You may not have noticed but in the tiny implementation based upon your problem definition, I converted both ranges to tables.  I then used defined names to refer to ranges within the table.  This makes the named ranges dynamic.

 

@TwifooA I am reworking some things calculation speed doesn't seem to be an issue as it does this in about 1sec. The weird glitch when you click on an empty cell that is in a dynamic named ranges column but above its start point that is having the data reshuffle  in areas across the sheet is a pain. No data results are being dropped, but occasionally because it will insert a blank this causes a problem until I click on another cell and the blank goes away. 

 

No sense in sending it to you to look at the indirects until after I have modified the sheet formulas to use structured table references instead of dynamic named ranges. This does seem to be working better on a bunch of levels While I am at it I will look for dtat columns where I used array formulas and didn't need to.

Yes I did notice that. At the time I was trying to avoid tables but alas another theory shot to hell lol. The larger problem I had with your solution is I was not just trying to sort large to small but thru comparison of what turned about to be 18 different criteria to establish the ordering,,, particularly for the middle values in the results column. I will assuredly revisit this though once I have reset my other 7 dynamic tables to use structured table references rather than dynamic named ranges

@Twifoo 

We may well finish up at a similar place.  It is just that I start with the assumption of array calculation and only decompose to single cell calculation when I have reason to do so.  That might be a use case that required incremental updates and only a small proportion of the calculation changes.  The other reason to use relative referencing is that I simply run out of array dimensions.

 

I think my use of arrays will increase with the modern Dynamic Arrays.  I really like the fact that the formula is held in a single cell and the spill region is determined without further user input (either manually determined fill ranges or the cumbersome CSE).  

@Dichotomy66 

SO the glitch I am having seems to be because EXCEL is saying I have circular references. I was careful not to have any, and the circular reference in error checking is greyed out. It keeps saying circular reference and I go to the cell it listed in the bottom left corner... refill the cell and then it sends me to another one somewhere else which doesn't exist.
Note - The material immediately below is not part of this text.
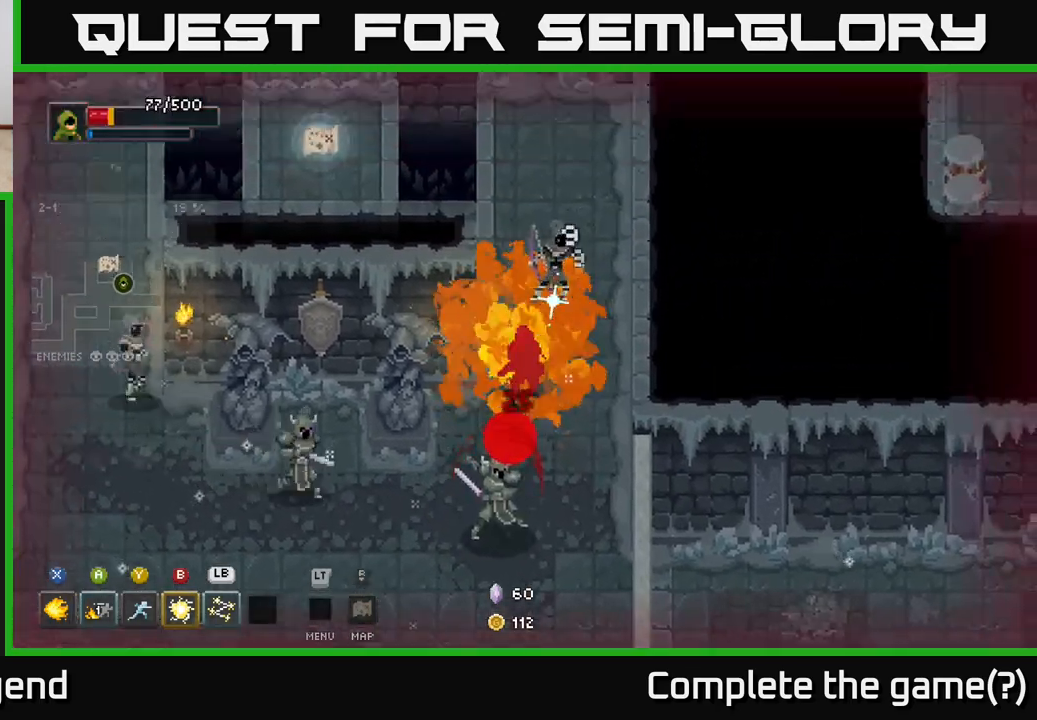
{"buttons": [], "left_stick": "up", "right_stick": "center", "events": [[17, "A", "down"], [17, "left_stick", "up-right"], [33, "X", "up"], [117, "A", "up"], [183, "A", "down"], [283, "A", "up"], [333, "A", "down"], [383, "left_stick", "up"], [467, "A", "up"]]}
After 15 or so completely random cells always within a column of similar cells I gave up After looking online the only real explanation I found that made any sense was it is due to too many array formulas ,,,, BONUS points to  @Twifoo

Not sure that is actually the issue as it isn't resolved yet other than to allow iterations in calculate

@Dichotomy66 

I am with @Twifoo as far as the goal of removing

=INDIRECT(ADDRESS(ROW()+10,20)

is concerned.  It is a volatile function do not see what it achieves over and above a relative reference to the addressed cell.  Since the column picked up using INDEX value depends on the content of the cell, it is pretty arbitrary and circular references are likely to be a problem to track down.

@Peter Bartholomew 

=IFERROR(INDEX($BC$10:$BL$10,,(INDIRECT(ADDRESS(ROW(),20)))),(IFERROR(INDEX($BC$10:$BL$10,,(INDIRECT(ADDRESS((ROW()-(COUNT($T$2:$T$11)),21))…………..

 

So in the results column it travels down col 20 fine and yes I could use relative reference in that snippet. Now when I get to the next iferror I am a nonspecific number down the results column.. hence the (-COUNT...) because when I shift over to col 21 I need the result at the top. But I have no way of knowing when this event would trigger, 

The Indirect allows me to start this second iferror looking at the top of its column

 

Does that make sense?

Your use of multiple IFERROR functions is inefficient. It would be better if reduced to a minimum, perhaps only one.
Such inefficiency is further worsened by the multiple INDIRECT functions within them. INDIRECT can be completely avoided in your case. You only have to establish a definitive logic that determines which column to CHOOSE; otherwise, you need to refer to only one column. Succinctly, a change in your data layout is inevitable.